The Arizona House of Representatives narrowly approved a proposal Monday allowing payday lenders barred from operating following a 2008 voter initiative to offer a new high-interest loan product.
The 31-26 vote on Senate Bill 1316 came after opponents made passionate efforts to persuade enough Republicans to oppose the bill to defeat it. If also approved by the Senate and signed by Gov. Doug Ducey, the legislation will allow lenders to offer products with interest rates of about 200 percent a year. It’s a rejiggered version of a bill that failed last year.
The proposal by Sen. John Kavanagh and backed by Rep. J.D. Mesnard, both Republicans, allow so-called “flex loans” at 15 to 17 percent interest per month without requiring collateral. That means someone taking out a $2,500 loan and paying it back over two years will pay $10,000.
It is a rejiggered version of a bill that failed last year and passed by a single vote on Monday. The new “flex loans” are unsecured by auto titles or other collateral and carry an interest rate of about 200 percent a year.
Democrats fiercely oppose the legislation giving what they call predatory lenders the green light to return to Arizona. Voters soundly rejected an initiative in 2008 that would have allowed the payday lenders who charged 400 percent yearly interest for non-secured loans to stay open permanently. When their temporary authorization expired in 2010, they closed.
A handful of Republicans also opposed the measure Monday, including Rep. Brenda Barton, R-Payson. She noted that backers said there were no alternative for people with no credit, but she pointed out that credit unions offer their members so-called “payday alternative” loans with interest rates below 15 percent a year.
“This has been pushed hard, folks, and I know that, but this part type of legislation is not needed in Arizona,” Barton said. “There are alternatives and the interest rates are much lower.”
Republicans who backed the measure said there was no viable alternative for the working poor without credit.
“You say all these alternatives exist — they don’t, they don’t,” said Rep. Jay Lawrence, R-Scottsdale. “They want a credit report, they won’t provide the money immediately. That little person sitting there with the illness needs the money then.”

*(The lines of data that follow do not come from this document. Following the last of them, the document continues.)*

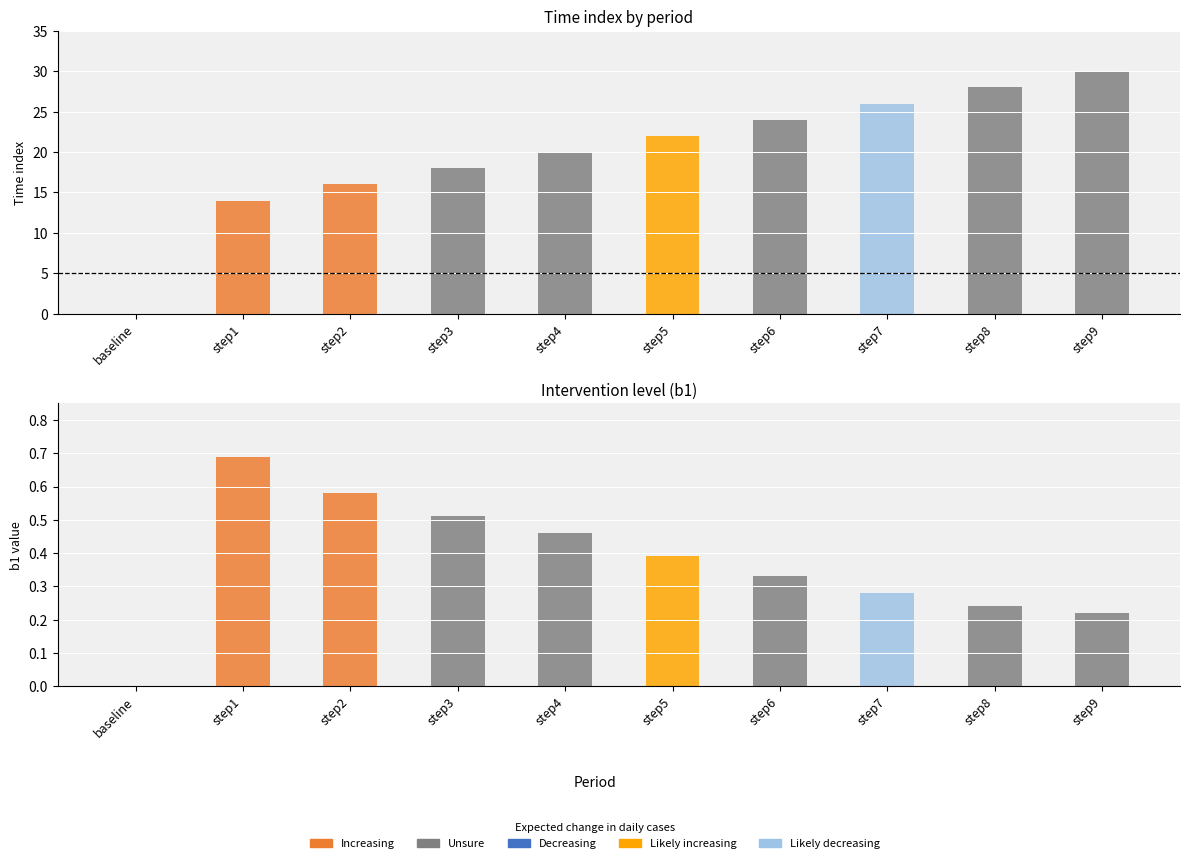

Is it true that b1 equals 0.1 at step5?

False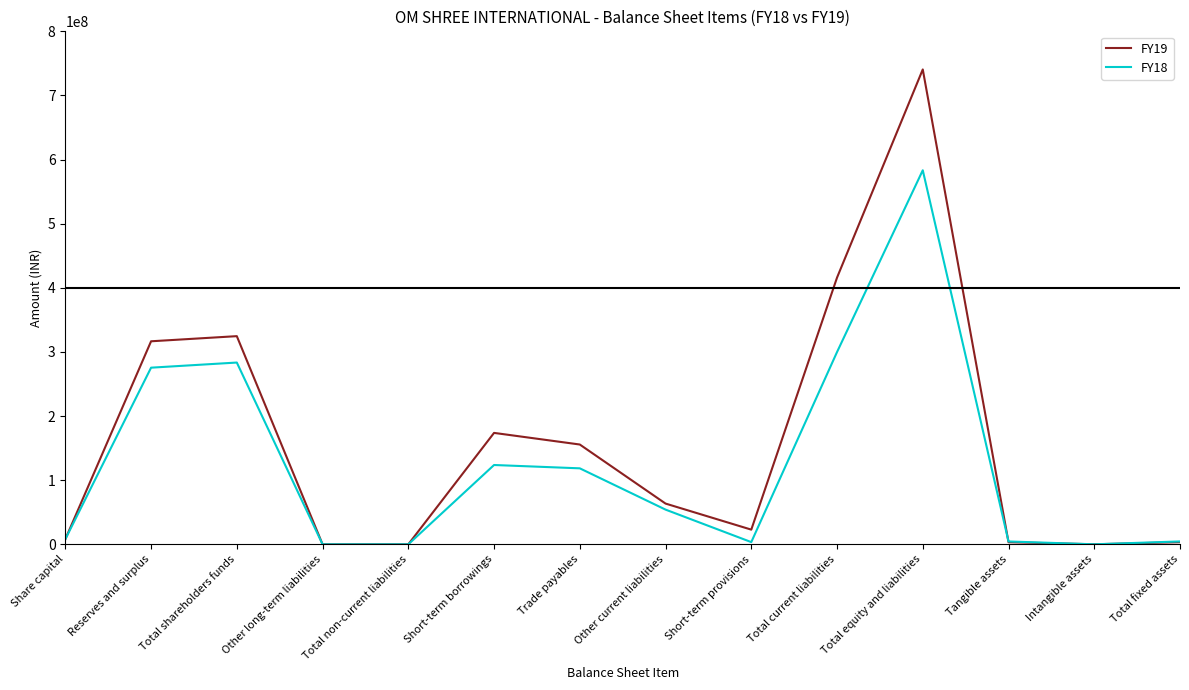

At which category does FY19 reach its first local peak?

Total shareholders funds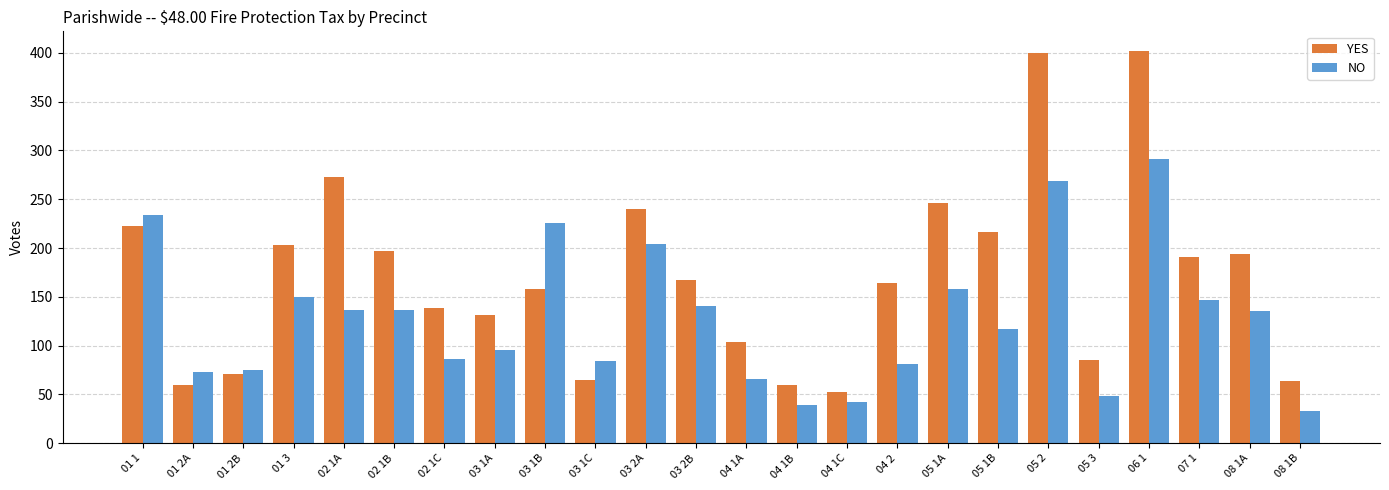

What is the label of the 23rd bar from the right?

01 2A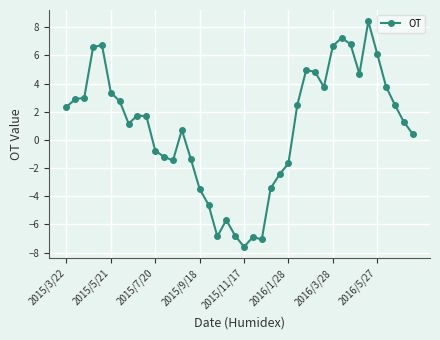

What is the greatest value displayed?

8.4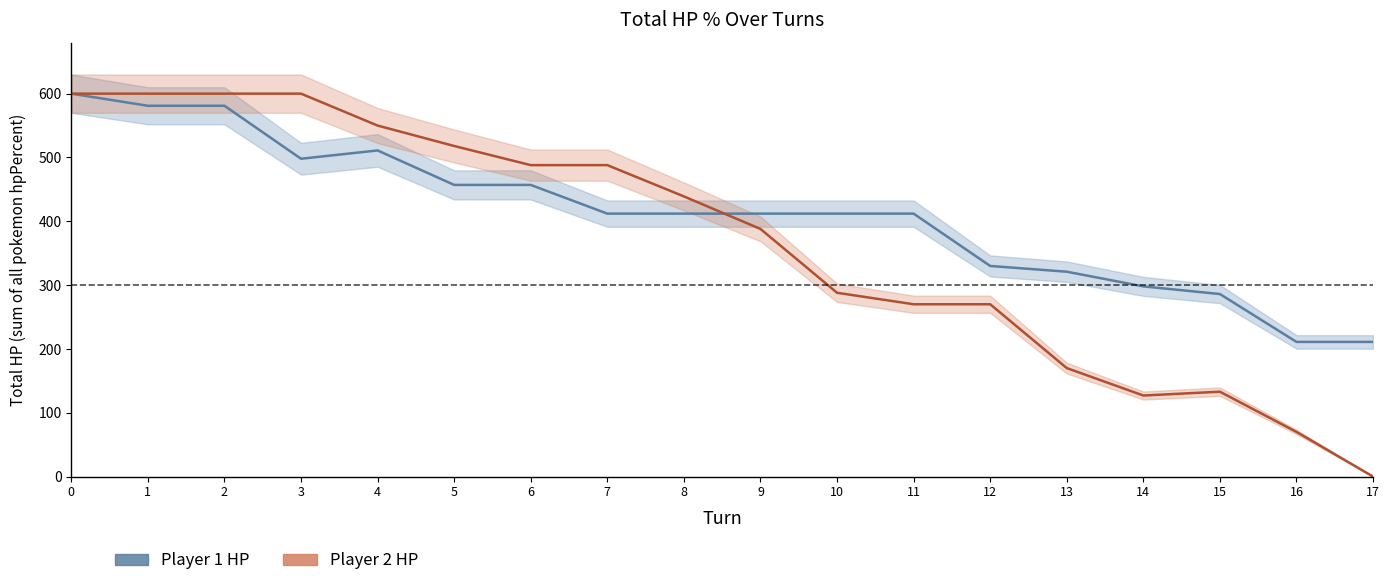

The value of Player 2 HP at 16 is 17. True or false?

False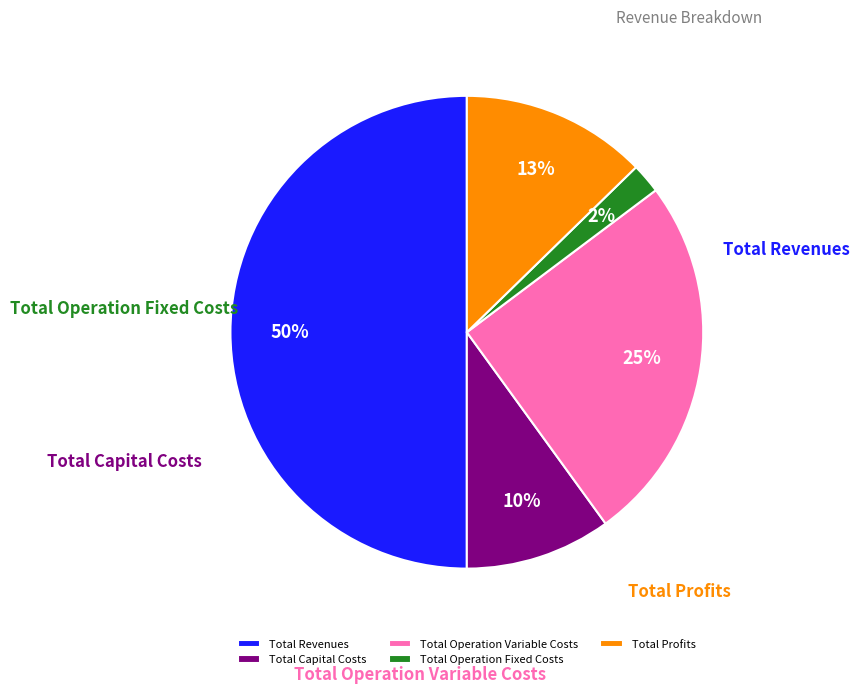

How many segments does this pie chart have?

5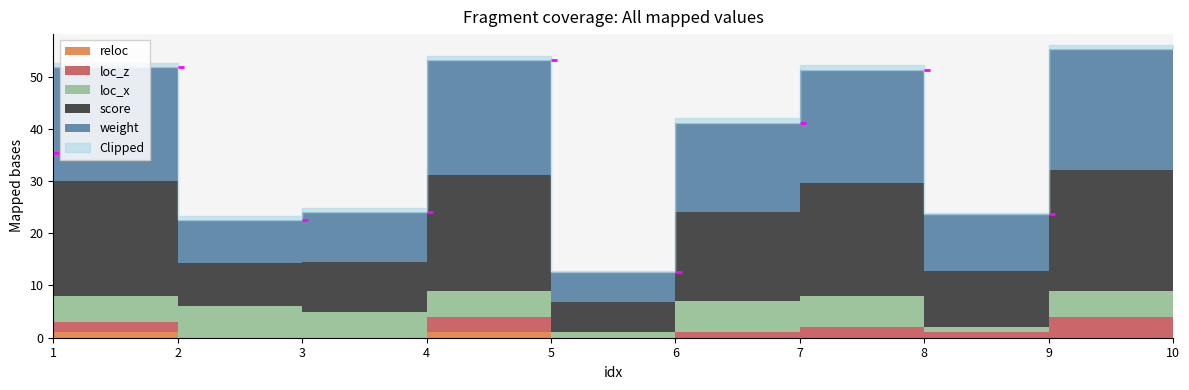

What is the difference between the second highest and minimum values in the loc_z series?

3.0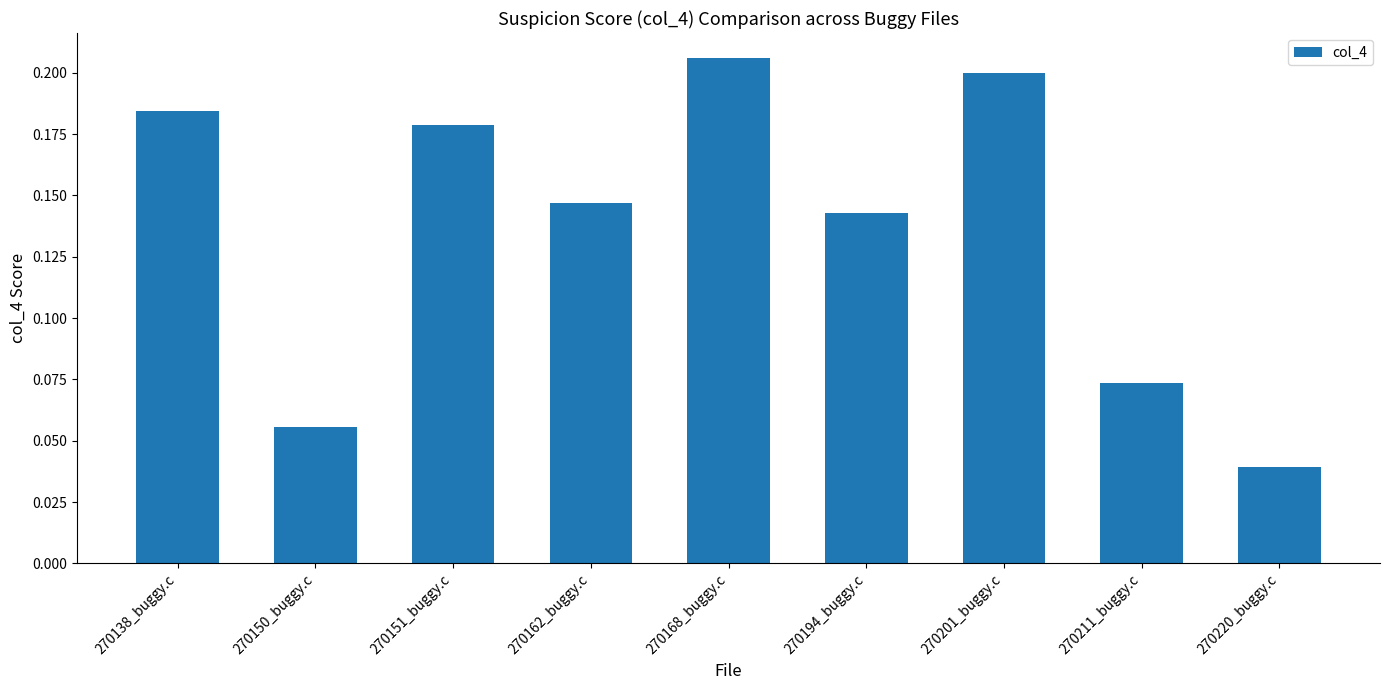

Count the values in the range 0 to 1.

9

The key Democratic opponent was Rep. Debbie McCune Davis of Phoenix, who battled against the bill last year and worked to defeat it again this session. Before the voting began, she noted that payday lenders had flooded the state with campaign contributions and warned lawmakers of laws against unduly influencing lawmakers.
“There are stories circulating of offers being made in exchange for votes,” she noted before reading the applicable statutes.
Lawmakers were deluged with thousands of letters from consumers who backed the bill, but Democrats and even some Republican supporters doubted they were actually authentic.
“I’m concerned about the glitz and glitter of any sales campaign,” Rep. Rusty Bowers, R-Mesa, said during a rambling speech that focused on his personal views on debt. “But I haven’t heard one person stand and decry the $59,509 that every man, woman and child carries as part of our national debt. I vote aye to give another option.